JOB: Yo creo que estaban buscando una contradicción, por minúscula que sea, de manera maliciosa. 

VJK: No sé. Pero ya me pareció que era suficiente. Y claro, me he arrepentido de eso. Curioso.

JOB: ¿Está usted de acuerdo con la idea de que no mata la droga, mata la ignorancia?

VJK: (Serio, reflexivo) No… hay drogas que matan. Por supuesto que hay drogas que matan, por diferentes razones, como ser adictivas fisiológicamente, y hay drogas que lo son por tu necesidad psicológica. Entonces, ahí sí: la ignorancia en ti mismo puede ser una razón por la cual te puede matar. Pero también puede ser voluntariamente que uno se mata con las drogas, así como filósofos se pueden matar con conceptos, o desconectarse de su inteligencia. Las drogas, las drogas…, todo es una droga.
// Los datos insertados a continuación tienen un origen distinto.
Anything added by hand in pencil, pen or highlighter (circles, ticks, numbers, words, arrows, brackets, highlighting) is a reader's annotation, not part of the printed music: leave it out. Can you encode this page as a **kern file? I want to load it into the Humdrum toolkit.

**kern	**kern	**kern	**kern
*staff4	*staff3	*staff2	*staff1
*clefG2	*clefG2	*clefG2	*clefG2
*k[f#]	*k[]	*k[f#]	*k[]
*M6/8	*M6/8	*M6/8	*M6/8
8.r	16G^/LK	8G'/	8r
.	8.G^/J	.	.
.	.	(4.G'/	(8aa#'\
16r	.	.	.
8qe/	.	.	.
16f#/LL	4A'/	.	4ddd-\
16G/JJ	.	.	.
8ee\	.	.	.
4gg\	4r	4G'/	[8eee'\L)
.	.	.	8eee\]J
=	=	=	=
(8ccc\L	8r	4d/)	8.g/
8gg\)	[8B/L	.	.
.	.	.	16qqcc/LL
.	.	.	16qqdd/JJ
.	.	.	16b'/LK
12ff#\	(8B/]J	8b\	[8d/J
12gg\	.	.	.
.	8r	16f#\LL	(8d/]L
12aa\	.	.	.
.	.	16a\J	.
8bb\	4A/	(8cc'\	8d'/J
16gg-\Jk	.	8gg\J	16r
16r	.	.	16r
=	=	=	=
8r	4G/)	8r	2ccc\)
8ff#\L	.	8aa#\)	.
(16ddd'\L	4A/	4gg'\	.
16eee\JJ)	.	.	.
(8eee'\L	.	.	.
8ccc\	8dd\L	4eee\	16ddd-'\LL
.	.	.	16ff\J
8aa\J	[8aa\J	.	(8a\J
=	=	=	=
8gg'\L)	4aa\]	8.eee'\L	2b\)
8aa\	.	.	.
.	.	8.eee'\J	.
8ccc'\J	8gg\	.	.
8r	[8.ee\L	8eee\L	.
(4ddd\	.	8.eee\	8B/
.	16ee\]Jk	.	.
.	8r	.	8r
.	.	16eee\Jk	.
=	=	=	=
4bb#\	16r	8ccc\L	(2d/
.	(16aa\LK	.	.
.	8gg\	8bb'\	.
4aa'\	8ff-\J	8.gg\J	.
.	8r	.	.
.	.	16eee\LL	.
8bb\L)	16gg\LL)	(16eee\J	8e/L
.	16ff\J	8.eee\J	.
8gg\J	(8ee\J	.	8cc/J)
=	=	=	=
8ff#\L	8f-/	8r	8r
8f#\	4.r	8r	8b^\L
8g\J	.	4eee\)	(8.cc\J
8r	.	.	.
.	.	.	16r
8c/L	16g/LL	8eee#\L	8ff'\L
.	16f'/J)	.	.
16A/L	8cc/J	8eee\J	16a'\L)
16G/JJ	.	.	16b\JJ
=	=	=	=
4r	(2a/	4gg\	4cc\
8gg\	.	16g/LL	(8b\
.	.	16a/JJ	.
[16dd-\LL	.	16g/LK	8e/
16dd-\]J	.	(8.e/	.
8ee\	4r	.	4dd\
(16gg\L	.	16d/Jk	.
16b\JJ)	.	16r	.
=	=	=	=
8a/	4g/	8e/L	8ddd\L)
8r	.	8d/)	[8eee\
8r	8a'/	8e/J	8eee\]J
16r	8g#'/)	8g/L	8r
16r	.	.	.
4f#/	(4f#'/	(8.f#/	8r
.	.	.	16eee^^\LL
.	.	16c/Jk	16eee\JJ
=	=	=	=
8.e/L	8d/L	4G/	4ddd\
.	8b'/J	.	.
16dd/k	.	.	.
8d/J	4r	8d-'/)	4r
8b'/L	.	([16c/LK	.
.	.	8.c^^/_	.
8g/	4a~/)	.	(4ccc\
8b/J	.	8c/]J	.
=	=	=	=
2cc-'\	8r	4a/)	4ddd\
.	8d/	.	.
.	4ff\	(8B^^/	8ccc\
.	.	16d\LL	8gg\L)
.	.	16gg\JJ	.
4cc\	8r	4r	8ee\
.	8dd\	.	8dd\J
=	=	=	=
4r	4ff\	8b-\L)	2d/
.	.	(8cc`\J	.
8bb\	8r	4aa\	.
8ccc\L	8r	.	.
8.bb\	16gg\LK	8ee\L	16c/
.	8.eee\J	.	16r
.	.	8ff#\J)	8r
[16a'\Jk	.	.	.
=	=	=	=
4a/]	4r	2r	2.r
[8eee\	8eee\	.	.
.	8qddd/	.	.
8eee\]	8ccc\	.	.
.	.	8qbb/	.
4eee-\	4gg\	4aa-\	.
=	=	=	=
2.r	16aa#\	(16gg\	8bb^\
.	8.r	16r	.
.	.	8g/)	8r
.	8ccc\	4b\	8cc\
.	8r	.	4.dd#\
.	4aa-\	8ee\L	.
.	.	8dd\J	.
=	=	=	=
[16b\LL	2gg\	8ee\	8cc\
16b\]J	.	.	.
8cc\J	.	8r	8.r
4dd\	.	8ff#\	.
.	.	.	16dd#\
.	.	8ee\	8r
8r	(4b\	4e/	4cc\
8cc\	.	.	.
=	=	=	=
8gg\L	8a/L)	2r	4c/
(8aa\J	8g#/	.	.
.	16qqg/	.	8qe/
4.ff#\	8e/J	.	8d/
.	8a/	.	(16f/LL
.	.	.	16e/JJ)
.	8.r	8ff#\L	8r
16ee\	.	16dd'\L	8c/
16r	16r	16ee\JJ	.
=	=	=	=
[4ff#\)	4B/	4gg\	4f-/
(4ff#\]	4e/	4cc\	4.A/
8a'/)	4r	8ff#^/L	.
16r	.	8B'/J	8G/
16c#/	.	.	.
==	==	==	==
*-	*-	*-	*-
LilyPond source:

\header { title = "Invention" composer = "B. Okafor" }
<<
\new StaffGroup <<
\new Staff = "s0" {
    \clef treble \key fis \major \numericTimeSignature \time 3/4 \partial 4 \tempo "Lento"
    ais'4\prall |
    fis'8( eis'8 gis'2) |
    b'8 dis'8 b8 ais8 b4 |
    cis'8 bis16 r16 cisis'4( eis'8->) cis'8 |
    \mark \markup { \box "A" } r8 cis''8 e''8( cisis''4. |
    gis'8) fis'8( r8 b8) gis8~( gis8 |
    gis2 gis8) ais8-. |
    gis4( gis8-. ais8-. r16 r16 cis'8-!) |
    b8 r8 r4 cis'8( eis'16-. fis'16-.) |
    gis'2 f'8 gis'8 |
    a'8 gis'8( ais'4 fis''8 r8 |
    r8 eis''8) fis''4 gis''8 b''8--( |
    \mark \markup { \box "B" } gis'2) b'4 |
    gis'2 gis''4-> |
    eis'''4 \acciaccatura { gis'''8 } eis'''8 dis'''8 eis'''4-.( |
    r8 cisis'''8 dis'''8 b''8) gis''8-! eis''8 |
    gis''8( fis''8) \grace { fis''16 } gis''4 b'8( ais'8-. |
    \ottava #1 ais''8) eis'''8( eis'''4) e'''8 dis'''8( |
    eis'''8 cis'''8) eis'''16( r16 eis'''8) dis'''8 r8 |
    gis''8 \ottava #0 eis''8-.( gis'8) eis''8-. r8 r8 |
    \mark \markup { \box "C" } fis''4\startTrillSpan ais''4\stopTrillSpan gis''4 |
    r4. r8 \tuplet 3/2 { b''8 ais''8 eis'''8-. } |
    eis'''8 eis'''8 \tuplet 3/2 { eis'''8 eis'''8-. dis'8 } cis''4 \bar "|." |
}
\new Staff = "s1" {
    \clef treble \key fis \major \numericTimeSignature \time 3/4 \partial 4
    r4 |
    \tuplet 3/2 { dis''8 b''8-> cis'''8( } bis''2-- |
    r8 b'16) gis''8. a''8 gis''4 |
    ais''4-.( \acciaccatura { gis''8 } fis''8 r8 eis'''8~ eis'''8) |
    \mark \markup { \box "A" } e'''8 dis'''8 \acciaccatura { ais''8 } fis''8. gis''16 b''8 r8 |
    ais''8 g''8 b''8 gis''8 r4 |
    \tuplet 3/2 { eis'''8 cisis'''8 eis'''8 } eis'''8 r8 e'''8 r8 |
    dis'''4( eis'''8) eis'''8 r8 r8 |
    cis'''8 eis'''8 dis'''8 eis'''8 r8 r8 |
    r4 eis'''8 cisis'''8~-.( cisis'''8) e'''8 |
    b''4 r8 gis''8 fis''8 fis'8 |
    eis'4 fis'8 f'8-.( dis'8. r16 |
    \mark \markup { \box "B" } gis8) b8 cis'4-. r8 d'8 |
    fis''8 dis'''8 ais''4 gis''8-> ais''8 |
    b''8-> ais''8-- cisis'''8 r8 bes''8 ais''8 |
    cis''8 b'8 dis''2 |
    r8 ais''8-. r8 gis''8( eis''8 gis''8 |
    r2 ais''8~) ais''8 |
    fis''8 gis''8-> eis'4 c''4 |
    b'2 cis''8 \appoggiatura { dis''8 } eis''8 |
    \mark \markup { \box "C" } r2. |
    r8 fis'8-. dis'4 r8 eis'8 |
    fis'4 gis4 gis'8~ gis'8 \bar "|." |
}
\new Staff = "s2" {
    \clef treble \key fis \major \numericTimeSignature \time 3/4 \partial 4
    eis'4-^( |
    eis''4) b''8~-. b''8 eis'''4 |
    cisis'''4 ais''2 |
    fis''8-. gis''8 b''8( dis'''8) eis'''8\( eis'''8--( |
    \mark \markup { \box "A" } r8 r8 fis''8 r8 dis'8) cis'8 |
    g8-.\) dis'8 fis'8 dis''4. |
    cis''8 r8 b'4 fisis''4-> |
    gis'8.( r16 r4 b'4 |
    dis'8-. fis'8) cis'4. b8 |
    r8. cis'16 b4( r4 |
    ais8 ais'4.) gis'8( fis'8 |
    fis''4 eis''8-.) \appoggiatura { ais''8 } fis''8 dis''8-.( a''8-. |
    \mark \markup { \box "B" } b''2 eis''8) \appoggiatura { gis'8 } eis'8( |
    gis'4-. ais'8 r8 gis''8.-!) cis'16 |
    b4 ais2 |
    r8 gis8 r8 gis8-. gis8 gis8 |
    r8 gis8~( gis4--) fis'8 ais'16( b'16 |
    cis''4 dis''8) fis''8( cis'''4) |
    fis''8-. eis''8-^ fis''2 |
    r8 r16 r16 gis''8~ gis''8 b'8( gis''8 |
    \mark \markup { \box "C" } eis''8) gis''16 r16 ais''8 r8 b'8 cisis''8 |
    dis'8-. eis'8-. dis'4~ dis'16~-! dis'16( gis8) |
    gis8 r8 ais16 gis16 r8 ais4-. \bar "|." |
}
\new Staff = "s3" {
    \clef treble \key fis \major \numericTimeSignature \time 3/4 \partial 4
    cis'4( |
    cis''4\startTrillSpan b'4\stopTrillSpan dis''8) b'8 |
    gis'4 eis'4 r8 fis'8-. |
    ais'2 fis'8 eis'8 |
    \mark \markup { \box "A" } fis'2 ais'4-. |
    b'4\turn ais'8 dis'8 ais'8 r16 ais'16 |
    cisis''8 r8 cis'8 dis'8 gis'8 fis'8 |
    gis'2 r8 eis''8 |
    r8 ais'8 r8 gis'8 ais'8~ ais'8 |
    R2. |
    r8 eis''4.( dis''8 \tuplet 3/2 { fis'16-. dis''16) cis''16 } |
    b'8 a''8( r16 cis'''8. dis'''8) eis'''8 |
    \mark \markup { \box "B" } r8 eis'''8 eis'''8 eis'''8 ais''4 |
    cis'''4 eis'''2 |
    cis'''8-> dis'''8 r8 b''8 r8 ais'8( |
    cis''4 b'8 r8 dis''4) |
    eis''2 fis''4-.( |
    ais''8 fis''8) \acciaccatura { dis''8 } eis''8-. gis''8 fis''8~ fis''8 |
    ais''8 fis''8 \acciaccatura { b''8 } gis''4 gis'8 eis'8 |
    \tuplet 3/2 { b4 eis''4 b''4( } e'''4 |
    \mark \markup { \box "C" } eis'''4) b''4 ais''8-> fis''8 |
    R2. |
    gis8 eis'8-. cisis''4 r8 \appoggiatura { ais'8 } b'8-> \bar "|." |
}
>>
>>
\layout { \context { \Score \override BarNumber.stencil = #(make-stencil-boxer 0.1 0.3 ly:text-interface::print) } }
Todo es…, como dice…, no sé quién dice, yo digo (Se ríe feliz) un pharmakon. Todo es ambivalente: te puede ayudar a crecer, o te puede matar. Todo lo que tú haces, como drogas, lecturas, deportes, todo te puede ayudar y te puede hacer daño. Pero…,   ¿cuál fue la pregunta específica?

JOB: Si está usted de acuerdo con la idea de que no mata la droga, como si la droga estuviese viva y decidiese matar a uno, sino que lo que mata, es la ignorancia.

VJK: No nada más la ignorancia te mata, a veces la droga también. Por descuido, por imprudencia… Pero sí. Veo a lo que vas. En cierto sentido, el uso de la droga tiene que ver con tu búsqueda de algo, y a veces buscas sin saber qué estás buscando, o cuáles son los peligros en esa búsqueda. Y claro, también puede ser que sea la ignorancia la que acosa, y no la droga. 

JOB: ¿Cómo le gustaría ser recordado?

VJK: (Suspira) Eso es tan difícil… Como una persona auténtica que dio todo de su vida para compartir lo que iba descubriendo. Para ver si lo que yo había aprendido podía servir a los demás para que hagan lo mismo con su vida. No sé cómo me gustaría ser recordado. Como una persona buena. Una persona buena, sincera y auténtica, de buenos sentimientos, sin malas intenciones, que lo que quería era amar a todos cuanto pudiese y que los demás se amasen (se ríe feliz). Qué te puedo decir, así es como me gustaría que me recuerden: como una persona querida.